* DATA TO EXAMINE:
- Opening Delimiter -
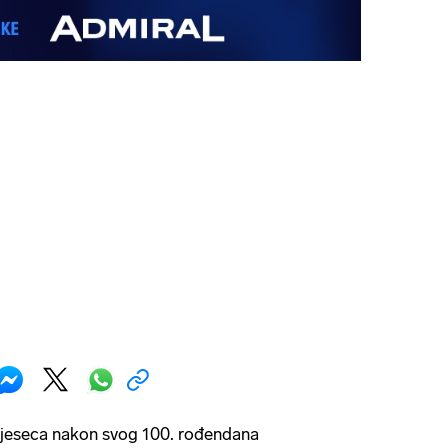
mjeseca nakon svog 100. rođendana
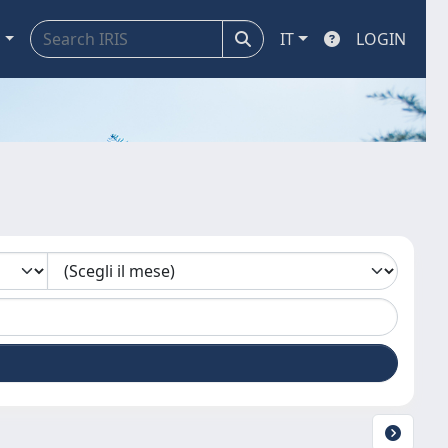
a
IT
LOGIN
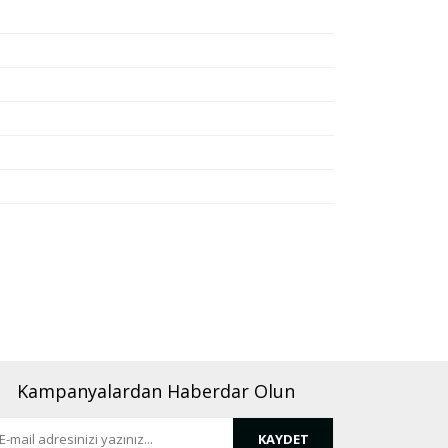
rafımıza iletebilirsiniz.
Kampanyalardan Haberdar Olun
KAYDET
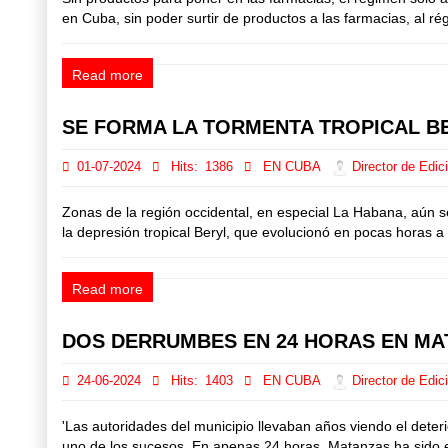
en Cuba, sin poder surtir de productos a las farmacias, al rég
Read more
SE FORMA LA TORMENTA TROPICAL B
01-07-2024
Hits:
1386
EN CUBA
Director de Edic
Zonas de la región occidental, en especial La Habana, aún s
la depresión tropical Beryl, que evolucionó en pocas horas 
Read more
DOS DERRUMBES EN 24 HORAS EN MA
24-06-2024
Hits:
1403
EN CUBA
Director de Edic
'Las autoridades del municipio llevaban años viendo el deteri
uno de los sucesos. En apenas 24 horas, Matanzas ha sido e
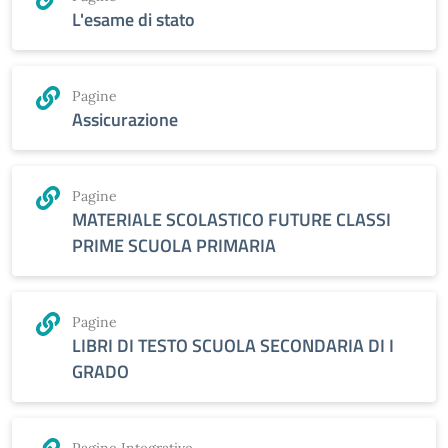
L'esame di stato
Pagine
Assicurazione
Pagine
MATERIALE SCOLASTICO FUTURE CLASSI
PRIME SCUOLA PRIMARIA
Pagine
LIBRI DI TESTO SCUOLA SECONDARIA DI I
GRADO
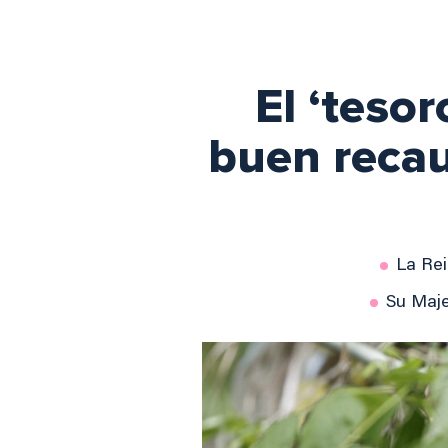
El ‘tesor
buen recaud
La Rei
Su Maje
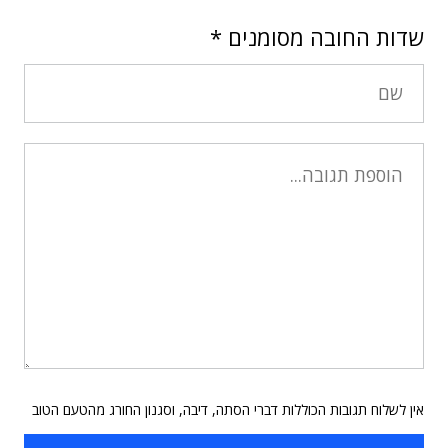
שדות החובה מסומנים
*
אין לשלוח תגובות הכוללות דברי הסתה, דיבה, וסגנון החורג מהטעם הטוב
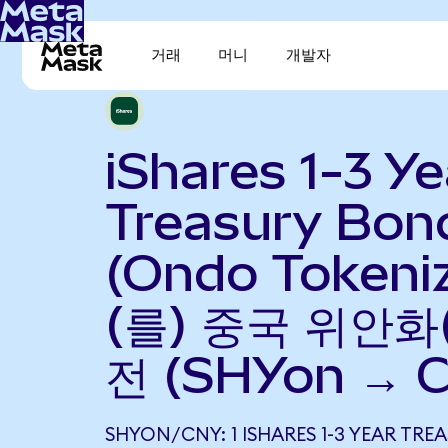
거래
머니
개발자
iShares 1-3 Ye
Treasury Bon
(Ondo Tokeni
(를) 중국 위안화
전 (SHYon → 
SHYON/CNY: 1 ISHARES 1-3 YEAR TRE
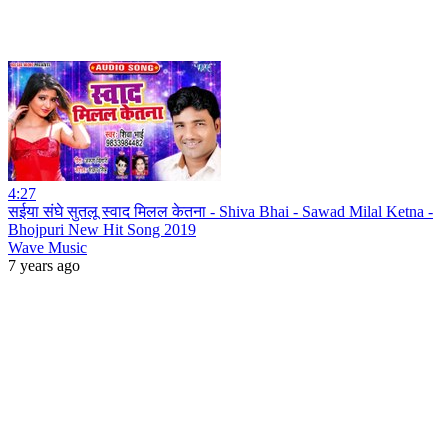
4:27
सईया संघे सुतलू स्वाद मिलल केतना - Shiva Bhai - Sawad Milal Ketna -
Bhojpuri New Hit Song 2019
Wave Music
7 years ago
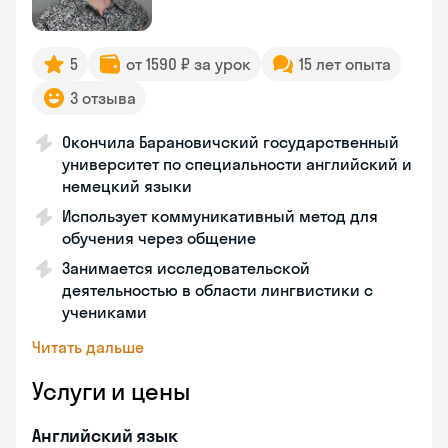
5
от 1590 ₽ за урок
15 лет опыта
3 отзыва
Окончила Барановичский государственный
университет по специальности английский и
немецкий языки
Использует коммуникативный метод для
обучения через общение
Занимается исследовательской
деятельностью в области лингвистики с
учениками
Читать дальше
Услуги и цены
Английский язык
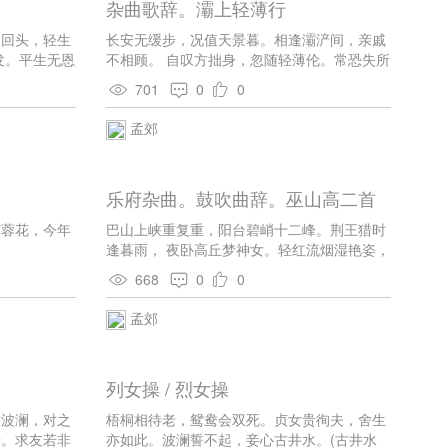
杂曲歌辞。灞上轻薄行
不回头，轻生
长安无缓步，况值天景暮。相逢灞浐间，亲戚
发。平生无恩
不相顾。 自叹方拙身，忽随轻薄伦。常恐失所
避，化为车辙尘。 此中生白发，疾走亦未歇。
701
0
0
孟郊
乐府杂曲。鼓吹曲辞。巫山高二首
芙蓉花，今年
巴山上峡重复重，阳台碧峭十二峰。荆王猎时
逢暮雨， 夜卧高丘梦神女。轻红流烟湿艳姿，
行云飞去明星稀。 目极魂断望不见，猿啼三声
668
0
0
泪沾衣。 见尽数万里，不闻三声猿。但飞萧萧
雨，中有亭亭魂。 千载楚襄恨，遗文宋玉言。
孟郊
至今青冥里，云结深闺门。
列女操 / 烈女操
大波澜，对之
梧桐相待老，鸳鸯会双死。贞女贵徇夫，舍生
善。求友若非
亦如此。波澜誓不起，妾心古井水。(古井水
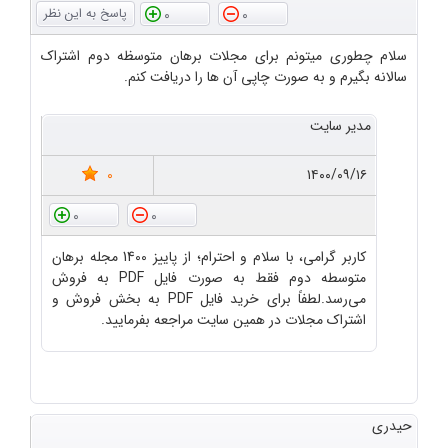
0
0
سلام چطوری میتونم برای مجلات برهان متوسظه دوم اشتراک
سالانه بگیرم و به صورت چاپی آن ها را دریافت کنم.
مدیر سایت
0
۱۴۰۰/۰۹/۱۶
0
0
کاربر گرامی، با سلام و احترام؛ از پاییز 1400 مجله برهان
متوسطه دوم فقط به صورت فایل PDF به فروش
می‌رسد.لطفاً برای خرید فایل PDF به بخش فروش و
اشتراک مجلات در همین سایت مراجعه بفرمایید.
حیدری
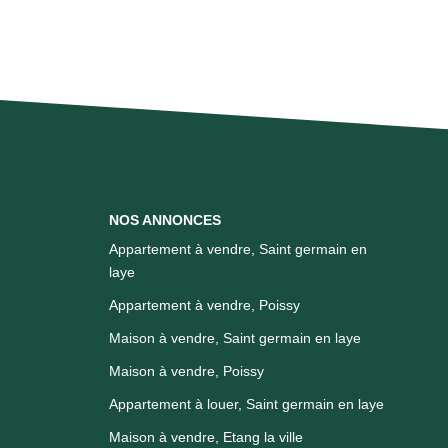
NOS ANNONCES
Appartement à vendre, Saint germain en
laye
Appartement à vendre, Poissy
Maison à vendre, Saint germain en laye
Maison à vendre, Poissy
Appartement à louer, Saint germain en laye
Maison à vendre, Etang la ville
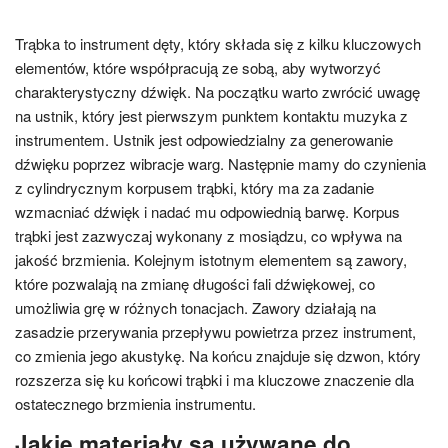
Trąbka to instrument dęty, który składa się z kilku kluczowych
elementów, które współpracują ze sobą, aby wytworzyć
charakterystyczny dźwięk. Na początku warto zwrócić uwagę
na ustnik, który jest pierwszym punktem kontaktu muzyka z
instrumentem. Ustnik jest odpowiedzialny za generowanie
dźwięku poprzez wibracje warg. Następnie mamy do czynienia
z cylindrycznym korpusem trąbki, który ma za zadanie
wzmacniać dźwięk i nadać mu odpowiednią barwę. Korpus
trąbki jest zazwyczaj wykonany z mosiądzu, co wpływa na
jakość brzmienia. Kolejnym istotnym elementem są zawory,
które pozwalają na zmianę długości fali dźwiękowej, co
umożliwia grę w różnych tonacjach. Zawory działają na
zasadzie przerywania przepływu powietrza przez instrument,
co zmienia jego akustykę. Na końcu znajduje się dzwon, który
rozszerza się ku końcowi trąbki i ma kluczowe znaczenie dla
ostatecznego brzmienia instrumentu.
Jakie materiały są używane do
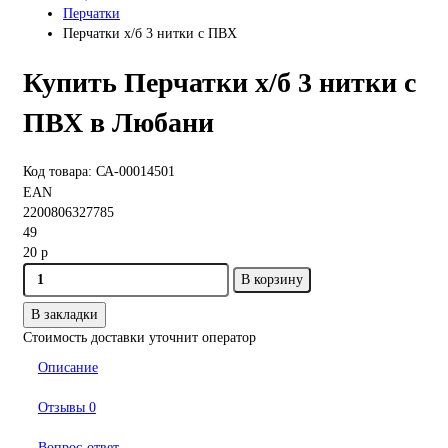
Перчатки
Перчатки х/б 3 нитки с ПВХ
Купить Перчатки х/б 3 нитки с
ПВХ в Любани
Код товара: СА-00014501
EAN
2200806327785
49
20 р
В корзину
В закладки
Стоимость доставки уточнит оператор
Описание
Отзывы
0
Вопрос-ответ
- Closing Delimiter -
* GOAL OF THE EXERCISE:
Please copy out the listing word for word, from the line containing "NOS ANNONCES" through the end of the listing, including both ends, and leave the pictures out of your answer.

* EXPECTED OUTPUT:
NOS ANNONCES
Appartement à vendre, Saint germain en
laye
Appartement à vendre, Poissy
Maison à vendre, Saint germain en laye
Maison à vendre, Poissy
Appartement à louer, Saint germain en laye
Maison à vendre, Etang la ville
Trąbka to instrument dęty, który składa się z kilku kluczowych
elementów, które współpracują ze sobą, aby wytworzyć
charakterystyczny dźwięk. Na początku warto zwrócić uwagę
na ustnik, który jest pierwszym punktem kontaktu muzyka z
instrumentem. Ustnik jest odpowiedzialny za generowanie
dźwięku poprzez wibracje warg. Następnie mamy do czynienia
z cylindrycznym korpusem trąbki, który ma za zadanie
wzmacniać dźwięk i nadać mu odpowiednią barwę. Korpus
trąbki jest zazwyczaj wykonany z mosiądzu, co wpływa na
jakość brzmienia. Kolejnym istotnym elementem są zawory,
które pozwalają na zmianę długości fali dźwiękowej, co
umożliwia grę w różnych tonacjach. Zawory działają na
zasadzie przerywania przepływu powietrza przez instrument,
co zmienia jego akustykę. Na końcu znajduje się dzwon, który
rozszerza się ku końcowi trąbki i ma kluczowe znaczenie dla
ostatecznego brzmienia instrumentu.
Jakie materiały są używane do
Перчатки
Перчатки х/б 3 нитки с ПВХ
Купить Перчатки х/б 3 нитки с
ПВХ в Любани
Код товара: СА-00014501
EAN
2200806327785
49
20 р
В корзину
В закладки
Стоимость доставки уточнит оператор
Описание
Отзывы
0
Вопрос-ответ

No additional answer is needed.